Since the worst of the equity selloff, we have seen credit valuations stabilize, although at wider levels. Investors have start picking away at their favourite bonds at more attractive levels. In the grand scheme of things, generic credit spreads are now back to levels that are consistent with moderate economic growth. Figure 2 shows the credit spread on the Markit CDX Investment Grade 5y Index, a tradable index of credit default swaps, with the grey line showing the current level of the index. Outside of periods of great market stress (2015/2016 oil mini-recession, 2018 “Long way From Neutral” Fed mistake and 2020 Covid Crisis), the CDX index typically doesn’t widen to much more than 70bps. Therefore, barring a more material change to growth expectations and with that interest rates, it feels like this repricing is in its late stages.
With credit spreads widening and interest rate increasing, there was nowhere to hide this past month. While our duration was low (as low as 2.2 years throughout the month, before we monetized some hedges), it wasn’t enough to offset close to 40bps of rate increases across the board.

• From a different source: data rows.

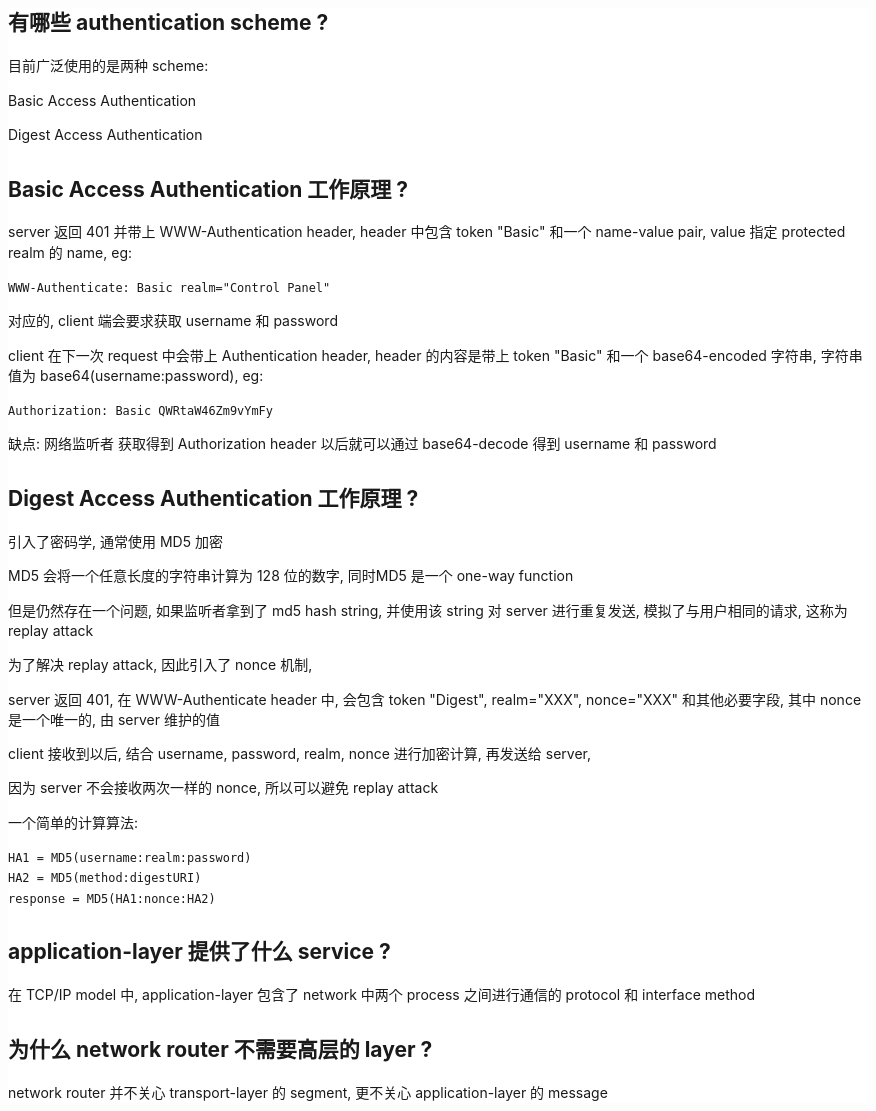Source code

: ## 有哪些 authentication scheme ?

目前广泛使用的是两种 scheme:

Basic Access Authentication

Digest Access Authentication

## Basic Access Authentication 工作原理 ?

server 返回 401 并带上 WWW-Authentication header, header 中包含 token "Basic" 和一个 name-value pair, value 指定 protected realm 的 name, eg:

`WWW-Authenticate: Basic realm="Control Panel"`

对应的, client 端会要求获取 username 和 password

client 在下一次 request 中会带上 Authentication header, header 的内容是带上 token "Basic" 和一个 base64-encoded 字符串, 字符串值为 base64(username:password), eg:

`Authorization: Basic QWRtaW46Zm9vYmFy`

缺点: 网络监听者 获取得到 Authorization header 以后就可以通过 base64-decode 得到 username 和 password

## Digest Access Authentication 工作原理 ?

引入了密码学, 通常使用 MD5 加密

MD5 会将一个任意长度的字符串计算为 128 位的数字, 同时MD5 是一个 one-way function

但是仍然存在一个问题, 如果监听者拿到了 md5 hash string, 并使用该 string 对 server 进行重复发送, 模拟了与用户相同的请求, 这称为 replay attack

为了解决 replay attack, 因此引入了 nonce 机制,

server 返回 401, 在 WWW-Authenticate header 中, 会包含 token "Digest", realm="XXX", nonce="XXX" 和其他必要字段, 其中 nonce 是一个唯一的, 由 server 维护的值

client 接收到以后, 结合 username, password, realm, nonce 进行加密计算, 再发送给 server,

因为 server 不会接收两次一样的 nonce, 所以可以避免 replay attack

一个简单的计算算法:

```
HA1 = MD5(username:realm:password)
HA2 = MD5(method:digestURI)
response = MD5(HA1:nonce:HA2)
```

## application-layer 提供了什么 service ?

在 TCP/IP model 中, application-layer 包含了 network 中两个 process 之间进行通信的 protocol 和 interface method

## 为什么 network router 不需要高层的 layer ?

network router 并不关心 transport-layer 的 segment, 更不关心 application-layer 的 message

About 35% of our portfolio exposure is floating rates, and with rate hikes expected shortly, we should see an increase in overall portfolio yield (currently 3%) over the coming months. We don’t have any concerns about recession or an escalation in defaults, so we are staying the course; our credit quality remains good (BBB average) and we are mindful of liquidity and duration going into what should be an interesting year.
As NACO is a credit focused fund, returns were obviously under pressure in January as credit spreads widened. We took advantage of the selloff to deploy a bit of capital, increasing leverage by 0.2x to 1.2x. Additionally, we reduced overall duration in the fund to 1.7 years (from 2.7) by layering floating rate exposure to about 25% of the Core portfolio.

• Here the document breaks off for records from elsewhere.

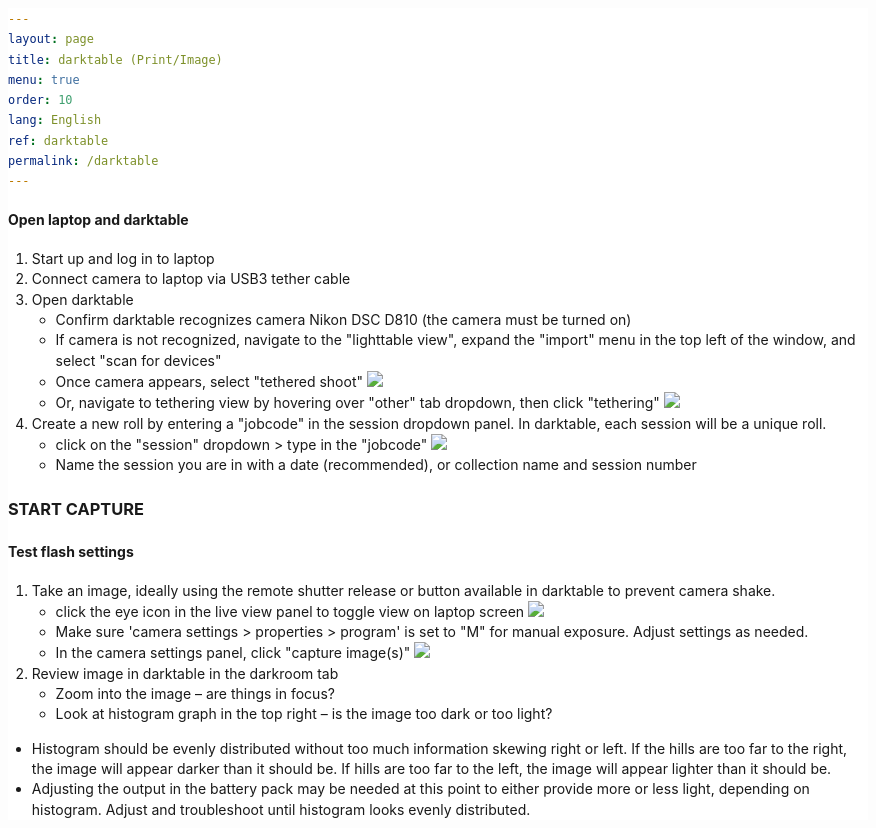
 ```yaml
---
layout: page
title: darktable (Print/Image)
menu: true
order: 10
lang: English
ref: darktable
permalink: /darktable
---
```


#### Open laptop and darktable
1. Start up and log in to laptop
2. Connect camera to laptop via USB3 tether cable
3. Open darktable
	* Confirm darktable recognizes camera Nikon DSC D810 (the camera must be turned on)
	* If camera is not recognized, navigate to the "lighttable view", expand the "import" menu in the top left of the window, and select "scan for devices"
	* Once camera appears, select "tethered shoot"
	![](../assets/img/darktable/darktable1.png)
	* Or, navigate to tethering view by hovering over "other" tab dropdown, then click "tethering"
	![](darktable2.png)
4. Create a new roll by entering a "jobcode" in the session dropdown panel. In darktable, each session will be a unique roll.
	* click on the "session" dropdown > type in the "jobcode"
	![](darktable3.png)
	* Name the session you are in with a date (recommended), or collection name and session number

### START CAPTURE

#### Test flash settings
1. Take an image, ideally using the remote shutter release or button available in darktable to prevent camera shake.
	* click the eye icon in the live view panel to toggle view on laptop screen
	![](darktable5.png)
	* Make sure 'camera settings > properties > program' is set to "M" for manual exposure. Adjust settings as needed.
	* In the camera settings panel, click "capture image(s)"
	![](darktable4.png)
2. Review image in darktable in the darkroom tab
	* Zoom into the image – are things in focus?
	* Look at histogram graph in the top right – is the image too dark or too light?
  * Histogram should be evenly distributed without too much information skewing right or left. If the hills are too far to the right, the image will appear darker than it should be. If hills are too far to the left, the image will appear lighter than it should be.
  * Adjusting the output in the battery pack may be needed at this point to either provide more or less light, depending on histogram. Adjust and troubleshoot until histogram looks evenly distributed.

We would like to remind investors that mark-to market losses from leverage in fixed income is not the same as leverage in equities. Barring a default, which is extremely rare in investment grade bonds, mark-to-market losses tend to be mean reverting, as bond prices gravitate back towards $100 as they get closer to maturity. Thus, while the recent selloff marks a compelling entry point for new investors, existing investors shouldn’t fret, as new investments and the “pull to par” in our portfolio enhance the running yield (5.5%), boding well for the balance of the year.
As the Credit Opportunities is a credit focused fund, returns were obviously under pressure in January, as credit spreads widened. To further mitigate interest rate risk, we reduced overall duration in the fund to 1.6 years (from 2.5) by layering floating rate exposure to about 28% of the Core portfolio.

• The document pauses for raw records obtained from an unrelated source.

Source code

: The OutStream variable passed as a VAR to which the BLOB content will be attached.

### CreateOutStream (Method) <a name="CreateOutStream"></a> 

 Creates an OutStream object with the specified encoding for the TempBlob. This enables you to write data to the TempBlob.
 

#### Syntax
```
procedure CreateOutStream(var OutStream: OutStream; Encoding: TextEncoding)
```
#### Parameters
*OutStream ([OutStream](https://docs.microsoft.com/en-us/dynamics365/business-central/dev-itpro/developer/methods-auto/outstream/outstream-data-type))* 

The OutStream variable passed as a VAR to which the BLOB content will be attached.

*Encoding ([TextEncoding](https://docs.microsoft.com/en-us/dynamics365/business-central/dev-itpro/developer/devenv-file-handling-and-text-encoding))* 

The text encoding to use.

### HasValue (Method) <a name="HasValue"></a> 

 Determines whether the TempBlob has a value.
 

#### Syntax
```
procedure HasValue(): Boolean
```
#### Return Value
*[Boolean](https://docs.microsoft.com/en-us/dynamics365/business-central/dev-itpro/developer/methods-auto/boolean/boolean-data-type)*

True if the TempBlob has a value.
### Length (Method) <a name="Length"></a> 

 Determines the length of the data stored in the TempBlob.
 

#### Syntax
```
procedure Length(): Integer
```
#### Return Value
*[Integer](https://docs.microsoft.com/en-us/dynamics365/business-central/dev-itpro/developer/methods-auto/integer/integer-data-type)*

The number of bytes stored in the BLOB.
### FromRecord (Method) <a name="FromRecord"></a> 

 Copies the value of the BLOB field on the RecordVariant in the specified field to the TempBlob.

While the recent selloff marks an interesting entry point for new investors, existing investors shouldn’t fret, as new investments and the “pull to par” in our portfolio enhance the running yield (6.7%), which should bode well for the balance of the year.
We are pleased to welcome Nick Warwick, who is on the fixed income team as an Associate Portfolio Manager (pending regulatory approval). Nick brings more than 10 years of experience in fixed income sales and credit research.
Until next month,
Mark & Etienne and now Nick
1 All Ninepoint Diversified Bond Fund returns and fund details are a) based on Series F units; b) net of fees; c) annualized if period is greater than one year; d) as at January 31, 2022 1 All Ninepoint Credit Income Opportunities Fund returns and fund details are a) based on Class F units (closed to subscriptions); b) net of fees; c) annualized if period is greater than one year; d) as at January 31, 2022.